- _DATA FOR ANALYSIS_:
• • •

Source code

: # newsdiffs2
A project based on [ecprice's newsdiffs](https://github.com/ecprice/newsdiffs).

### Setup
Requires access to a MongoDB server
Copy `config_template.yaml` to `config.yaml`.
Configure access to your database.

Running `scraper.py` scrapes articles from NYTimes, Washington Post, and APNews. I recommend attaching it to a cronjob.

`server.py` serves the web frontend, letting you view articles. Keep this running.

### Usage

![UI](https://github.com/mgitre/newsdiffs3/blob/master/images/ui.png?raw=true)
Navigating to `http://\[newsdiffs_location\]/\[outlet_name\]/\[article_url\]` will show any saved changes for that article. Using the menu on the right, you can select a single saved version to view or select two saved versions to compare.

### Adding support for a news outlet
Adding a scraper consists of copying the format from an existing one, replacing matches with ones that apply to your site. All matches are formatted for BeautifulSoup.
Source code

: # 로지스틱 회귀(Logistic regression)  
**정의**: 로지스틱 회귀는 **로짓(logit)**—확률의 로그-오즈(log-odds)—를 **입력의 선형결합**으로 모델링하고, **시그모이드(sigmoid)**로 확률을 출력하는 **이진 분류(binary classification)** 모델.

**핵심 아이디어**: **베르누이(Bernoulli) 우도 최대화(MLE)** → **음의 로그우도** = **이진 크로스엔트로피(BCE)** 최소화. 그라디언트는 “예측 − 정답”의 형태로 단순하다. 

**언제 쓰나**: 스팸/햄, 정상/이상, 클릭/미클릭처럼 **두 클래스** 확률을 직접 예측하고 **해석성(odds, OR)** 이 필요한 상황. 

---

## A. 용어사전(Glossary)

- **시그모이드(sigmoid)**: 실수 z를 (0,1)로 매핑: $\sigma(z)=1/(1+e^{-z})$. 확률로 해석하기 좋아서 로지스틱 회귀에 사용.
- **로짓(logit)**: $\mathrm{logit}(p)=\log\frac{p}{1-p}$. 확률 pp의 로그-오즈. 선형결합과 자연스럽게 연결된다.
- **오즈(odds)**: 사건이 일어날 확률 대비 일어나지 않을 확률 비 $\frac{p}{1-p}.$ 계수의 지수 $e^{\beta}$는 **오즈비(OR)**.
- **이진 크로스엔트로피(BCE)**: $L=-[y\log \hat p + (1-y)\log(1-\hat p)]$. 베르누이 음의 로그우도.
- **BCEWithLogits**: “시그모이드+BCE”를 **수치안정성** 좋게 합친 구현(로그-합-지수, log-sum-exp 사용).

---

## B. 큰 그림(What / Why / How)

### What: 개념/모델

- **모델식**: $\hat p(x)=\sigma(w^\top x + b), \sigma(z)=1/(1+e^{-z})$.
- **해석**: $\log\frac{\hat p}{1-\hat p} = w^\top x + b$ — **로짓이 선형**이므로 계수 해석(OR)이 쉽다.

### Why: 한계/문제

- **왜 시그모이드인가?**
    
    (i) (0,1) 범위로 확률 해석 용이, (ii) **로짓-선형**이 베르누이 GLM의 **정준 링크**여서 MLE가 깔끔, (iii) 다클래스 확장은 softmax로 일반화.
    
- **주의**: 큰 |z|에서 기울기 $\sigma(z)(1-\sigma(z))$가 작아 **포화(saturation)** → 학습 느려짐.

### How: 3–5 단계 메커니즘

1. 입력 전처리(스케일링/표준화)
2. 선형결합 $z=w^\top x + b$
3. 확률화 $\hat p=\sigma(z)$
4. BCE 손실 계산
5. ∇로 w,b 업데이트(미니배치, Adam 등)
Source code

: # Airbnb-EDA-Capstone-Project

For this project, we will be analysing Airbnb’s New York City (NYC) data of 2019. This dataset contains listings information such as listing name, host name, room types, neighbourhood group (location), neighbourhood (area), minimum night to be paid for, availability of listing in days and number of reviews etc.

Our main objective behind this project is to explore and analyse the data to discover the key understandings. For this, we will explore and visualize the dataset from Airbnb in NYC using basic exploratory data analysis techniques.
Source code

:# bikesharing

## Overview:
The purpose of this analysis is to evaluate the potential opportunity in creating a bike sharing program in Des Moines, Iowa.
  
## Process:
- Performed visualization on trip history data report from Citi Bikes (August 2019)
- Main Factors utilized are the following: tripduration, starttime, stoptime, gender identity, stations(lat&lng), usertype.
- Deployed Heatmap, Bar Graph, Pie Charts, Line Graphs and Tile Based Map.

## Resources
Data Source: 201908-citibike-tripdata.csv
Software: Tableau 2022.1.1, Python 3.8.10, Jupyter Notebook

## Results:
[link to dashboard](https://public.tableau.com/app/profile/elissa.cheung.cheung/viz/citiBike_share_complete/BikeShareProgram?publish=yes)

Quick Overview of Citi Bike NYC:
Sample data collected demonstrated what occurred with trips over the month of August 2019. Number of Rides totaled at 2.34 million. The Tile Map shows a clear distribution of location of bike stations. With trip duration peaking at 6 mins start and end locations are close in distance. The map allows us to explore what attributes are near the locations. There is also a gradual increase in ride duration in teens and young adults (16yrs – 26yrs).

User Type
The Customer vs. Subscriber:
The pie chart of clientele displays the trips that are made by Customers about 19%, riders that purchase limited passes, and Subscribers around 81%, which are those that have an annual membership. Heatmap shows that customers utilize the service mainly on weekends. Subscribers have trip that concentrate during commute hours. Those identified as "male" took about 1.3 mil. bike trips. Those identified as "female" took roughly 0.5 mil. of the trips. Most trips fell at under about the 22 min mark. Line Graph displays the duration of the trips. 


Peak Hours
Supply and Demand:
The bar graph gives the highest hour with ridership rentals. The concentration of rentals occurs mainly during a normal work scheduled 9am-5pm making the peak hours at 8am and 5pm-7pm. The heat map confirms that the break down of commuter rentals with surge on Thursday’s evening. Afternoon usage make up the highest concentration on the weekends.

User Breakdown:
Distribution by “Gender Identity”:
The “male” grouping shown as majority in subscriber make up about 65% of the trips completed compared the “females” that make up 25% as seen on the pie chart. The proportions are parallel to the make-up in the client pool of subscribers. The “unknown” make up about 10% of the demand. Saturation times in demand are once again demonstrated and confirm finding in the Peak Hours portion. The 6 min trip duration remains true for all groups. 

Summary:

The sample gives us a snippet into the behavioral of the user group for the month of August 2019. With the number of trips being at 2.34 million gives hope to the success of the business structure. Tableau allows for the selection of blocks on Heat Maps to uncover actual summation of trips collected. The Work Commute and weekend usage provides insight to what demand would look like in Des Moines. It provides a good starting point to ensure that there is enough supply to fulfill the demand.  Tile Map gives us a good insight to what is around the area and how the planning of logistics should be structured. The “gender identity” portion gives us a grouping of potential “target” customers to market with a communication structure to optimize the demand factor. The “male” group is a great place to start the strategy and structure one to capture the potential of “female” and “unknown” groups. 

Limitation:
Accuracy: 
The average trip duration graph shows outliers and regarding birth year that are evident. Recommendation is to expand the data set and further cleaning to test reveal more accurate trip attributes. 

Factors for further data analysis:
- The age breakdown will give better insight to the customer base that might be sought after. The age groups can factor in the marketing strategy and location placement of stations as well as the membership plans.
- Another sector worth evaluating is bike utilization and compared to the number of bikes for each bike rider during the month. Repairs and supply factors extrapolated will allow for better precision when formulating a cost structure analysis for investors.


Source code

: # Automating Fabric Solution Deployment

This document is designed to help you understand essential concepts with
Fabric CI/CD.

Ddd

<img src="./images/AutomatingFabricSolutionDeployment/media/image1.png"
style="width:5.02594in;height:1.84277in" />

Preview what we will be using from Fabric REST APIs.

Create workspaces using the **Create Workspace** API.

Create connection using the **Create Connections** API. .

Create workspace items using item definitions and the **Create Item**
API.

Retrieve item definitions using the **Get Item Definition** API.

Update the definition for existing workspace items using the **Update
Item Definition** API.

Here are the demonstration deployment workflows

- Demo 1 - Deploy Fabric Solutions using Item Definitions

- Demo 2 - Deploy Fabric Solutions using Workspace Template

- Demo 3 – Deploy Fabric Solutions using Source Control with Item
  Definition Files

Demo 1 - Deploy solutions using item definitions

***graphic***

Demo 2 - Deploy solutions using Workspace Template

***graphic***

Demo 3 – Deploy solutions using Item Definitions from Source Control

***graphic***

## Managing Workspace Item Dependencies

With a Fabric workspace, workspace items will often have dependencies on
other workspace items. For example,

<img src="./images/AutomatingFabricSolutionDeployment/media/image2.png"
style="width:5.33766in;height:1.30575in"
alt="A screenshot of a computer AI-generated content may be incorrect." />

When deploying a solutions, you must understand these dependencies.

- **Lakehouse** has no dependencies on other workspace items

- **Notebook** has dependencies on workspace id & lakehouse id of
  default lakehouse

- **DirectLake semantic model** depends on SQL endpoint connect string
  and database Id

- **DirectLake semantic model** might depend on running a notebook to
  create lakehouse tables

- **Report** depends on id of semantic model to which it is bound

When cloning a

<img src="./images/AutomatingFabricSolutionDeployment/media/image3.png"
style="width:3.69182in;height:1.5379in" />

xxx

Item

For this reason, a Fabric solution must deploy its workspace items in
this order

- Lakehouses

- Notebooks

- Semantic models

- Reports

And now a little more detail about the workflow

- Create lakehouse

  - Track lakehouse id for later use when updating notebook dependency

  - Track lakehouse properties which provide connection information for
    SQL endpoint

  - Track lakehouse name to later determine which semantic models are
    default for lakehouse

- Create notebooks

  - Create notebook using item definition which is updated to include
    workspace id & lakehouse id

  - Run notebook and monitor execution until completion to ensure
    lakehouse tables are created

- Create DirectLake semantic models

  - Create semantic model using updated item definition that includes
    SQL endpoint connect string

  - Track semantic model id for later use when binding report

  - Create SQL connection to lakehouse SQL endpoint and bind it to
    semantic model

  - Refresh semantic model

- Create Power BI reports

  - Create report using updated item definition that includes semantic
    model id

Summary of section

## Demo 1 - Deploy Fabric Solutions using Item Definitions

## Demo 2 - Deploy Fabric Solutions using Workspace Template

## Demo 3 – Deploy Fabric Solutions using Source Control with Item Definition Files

• • •

- _PROBLEM DESCRIPTION_: Copy out, word for word, the lines of the material above from the line with "- Track lakehouse properties" up to and including the line with "## Demo 1 - Deploy".

- _YOUR RESPONSE_:
  - Track lakehouse properties which provide connection information for
    SQL endpoint

  - Track lakehouse name to later determine which semantic models are
    default for lakehouse

- Create notebooks

  - Create notebook using item definition which is updated to include
    workspace id & lakehouse id

  - Run notebook and monitor execution until completion to ensure
    lakehouse tables are created

- Create DirectLake semantic models

  - Create semantic model using updated item definition that includes
    SQL endpoint connect string

  - Track semantic model id for later use when binding report

  - Create SQL connection to lakehouse SQL endpoint and bind it to
    semantic model

  - Refresh semantic model

- Create Power BI reports

  - Create report using updated item definition that includes semantic
    model id

Summary of section

## Demo 1 - Deploy Fabric Solutions using Item Definitions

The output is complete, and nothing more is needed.